Iranian negotiator Saeed Jali in Geneva.
Tehran’s initial oral response to International Atomic Energy Agency Director General Mohamed ElBaradei’s proposal to send most of Iran’s current stockpile of low enriched uranium (LEU) abroad for processing into fuel rods for its reactor in Tehran, indicates three important things about the Islamic Republic’s strategic perspective. First, Iran is interested in establishing a framework for international cooperation to develop its civil nuclear program. President Mahmoud Ahmadinejad made this clear in an important speech on Oct. 29.
Second, Iran remains profoundly interested in creating a framework for broader strategic cooperation, especially with the United States. This has been a consistent objective in Iran’s interactions with the United States for several years, across ideologically diverse Iranian administrations, including the current Ahmadinejad administration.
Third, Iran might be willing to address international concerns about its nuclear program by sending portions of its LEU stockpile out of the country for futher, value-adding processing, in the process, making the management of the stockpile more transparent to the international community. However, Tehran will only do this if it is confident that other international parties will follow through on their commitments and that cooperation with those parties will not leave the Islamic Republic more vulnerable to international pressure.
It is important to keep in mind that Iran had originally proposed to refuel the Tehran research reactor through purchasing fuel assemblies from international providers, including the United States -- in fact, involving the United States was Iran’s idea of a confidence-building measure. There was a clear consensus within the Iranian leadership in support of this proposal, with President Ahmadinejad speaking about it publicly.
The United States responded with interest to Iran’s initiative but proposed, instead, that Iran ship most of Iran’s low enriched uranium stockpile outside the country for fabrication into fuel rods for the reactor in question. From an Iranian perspective, there are two potential flaws with this approach. First, Iran’s experience of prior cooperation with international actors on its nuclear program has been disappointing. During the 1970s, Iran invested more than $1 billion to build a French reactor which was contractually supposed to guarantee Iran access to that reactor’s fuel. But, when the Islamic Republic was established, France reneged. Now Iran is being called on to trust France, again, to return its fuel.
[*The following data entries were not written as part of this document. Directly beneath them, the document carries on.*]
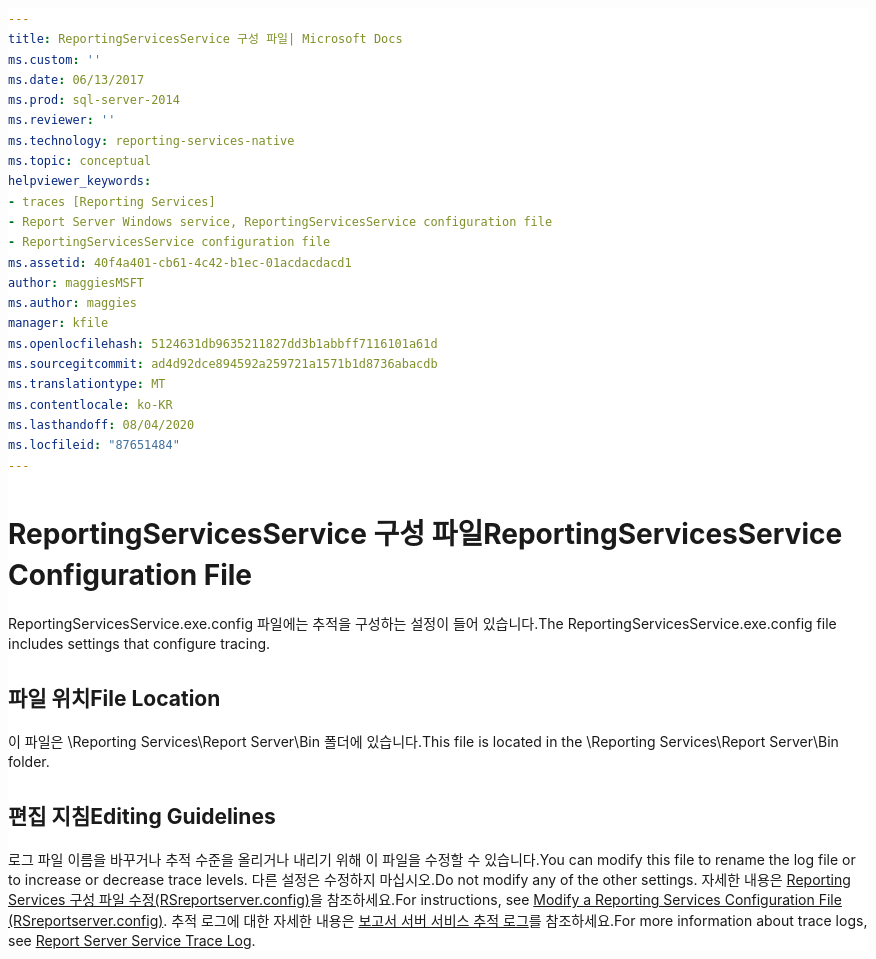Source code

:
 ```yaml
---
title: ReportingServicesService 구성 파일| Microsoft Docs
ms.custom: ''
ms.date: 06/13/2017
ms.prod: sql-server-2014
ms.reviewer: ''
ms.technology: reporting-services-native
ms.topic: conceptual
helpviewer_keywords:
- traces [Reporting Services]
- Report Server Windows service, ReportingServicesService configuration file
- ReportingServicesService configuration file
ms.assetid: 40f4a401-cb61-4c42-b1ec-01acdacdacd1
author: maggiesMSFT
ms.author: maggies
manager: kfile
ms.openlocfilehash: 5124631db9635211827dd3b1abbff7116101a61d
ms.sourcegitcommit: ad4d92dce894592a259721a1571b1d8736abacdb
ms.translationtype: MT
ms.contentlocale: ko-KR
ms.lasthandoff: 08/04/2020
ms.locfileid: "87651484"
---
```

# <a name="reportingservicesservice-configuration-file"></a><span data-ttu-id="3b797-102">ReportingServicesService 구성 파일</span><span class="sxs-lookup"><span data-stu-id="3b797-102">ReportingServicesService Configuration File</span></span>
  <span data-ttu-id="3b797-103">ReportingServicesService.exe.config 파일에는 추적을 구성하는 설정이 들어 있습니다.</span><span class="sxs-lookup"><span data-stu-id="3b797-103">The ReportingServicesService.exe.config file includes settings that configure tracing.</span></span>  
  
## <a name="file-location"></a><span data-ttu-id="3b797-104">파일 위치</span><span class="sxs-lookup"><span data-stu-id="3b797-104">File Location</span></span>  
 <span data-ttu-id="3b797-105">이 파일은 \Reporting Services\Report Server\Bin 폴더에 있습니다.</span><span class="sxs-lookup"><span data-stu-id="3b797-105">This file is located in the \Reporting Services\Report Server\Bin folder.</span></span>  
  
## <a name="editing-guidelines"></a><span data-ttu-id="3b797-106">편집 지침</span><span class="sxs-lookup"><span data-stu-id="3b797-106">Editing Guidelines</span></span>  
 <span data-ttu-id="3b797-107">로그 파일 이름을 바꾸거나 추적 수준을 올리거나 내리기 위해 이 파일을 수정할 수 있습니다.</span><span class="sxs-lookup"><span data-stu-id="3b797-107">You can modify this file to rename the log file or to increase or decrease trace levels.</span></span> <span data-ttu-id="3b797-108">다른 설정은 수정하지 마십시오.</span><span class="sxs-lookup"><span data-stu-id="3b797-108">Do not modify any of the other settings.</span></span> <span data-ttu-id="3b797-109">자세한 내용은 [Reporting Services 구성 파일 수정&#40;RSreportserver.config&#41;](modify-a-reporting-services-configuration-file-rsreportserver-config.md)을 참조하세요.</span><span class="sxs-lookup"><span data-stu-id="3b797-109">For instructions, see [Modify a Reporting Services Configuration File &#40;RSreportserver.config&#41;](modify-a-reporting-services-configuration-file-rsreportserver-config.md).</span></span> <span data-ttu-id="3b797-110">추적 로그에 대한 자세한 내용은 [보고서 서버 서비스 추적 로그](report-server-service-trace-log.md)를 참조하세요.</span><span class="sxs-lookup"><span data-stu-id="3b797-110">For more information about trace logs, see [Report Server Service Trace Log](report-server-service-trace-log.md).</span></span>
Second, at Iran’s current production rate for low enriched uranium, it would take Tehran nine to 12 months to replenish the uranium that would be sent out of the country under this deal, if it were sent out in a single batch. For serious national security planners in Tehran, whether they like Ahmadinejad or not, this is potentially problematic as it leaves almost a year’s window of increased vulnerability to an Israeli or U.S. military attack.
In Tehran, views are split, and it has nothing to do with reformists vs. hardliners, or the pro-Ahmadinejad camp vs. the anti-Ahmadinejad camp. It has to do with lack of confidence about U.S. and Israeli intentions toward the Islamic Republic as it is constituted, rather than as we wish it to be. In this regard, action by two Congressional committees this week to pass legislation authorizing additional U.S. unilateral sanctions against Iran and non-U.S. companies doing business there will only do further damage to Iranian perceptions of American intentions and President Obama’s seriousness about engaging Tehran.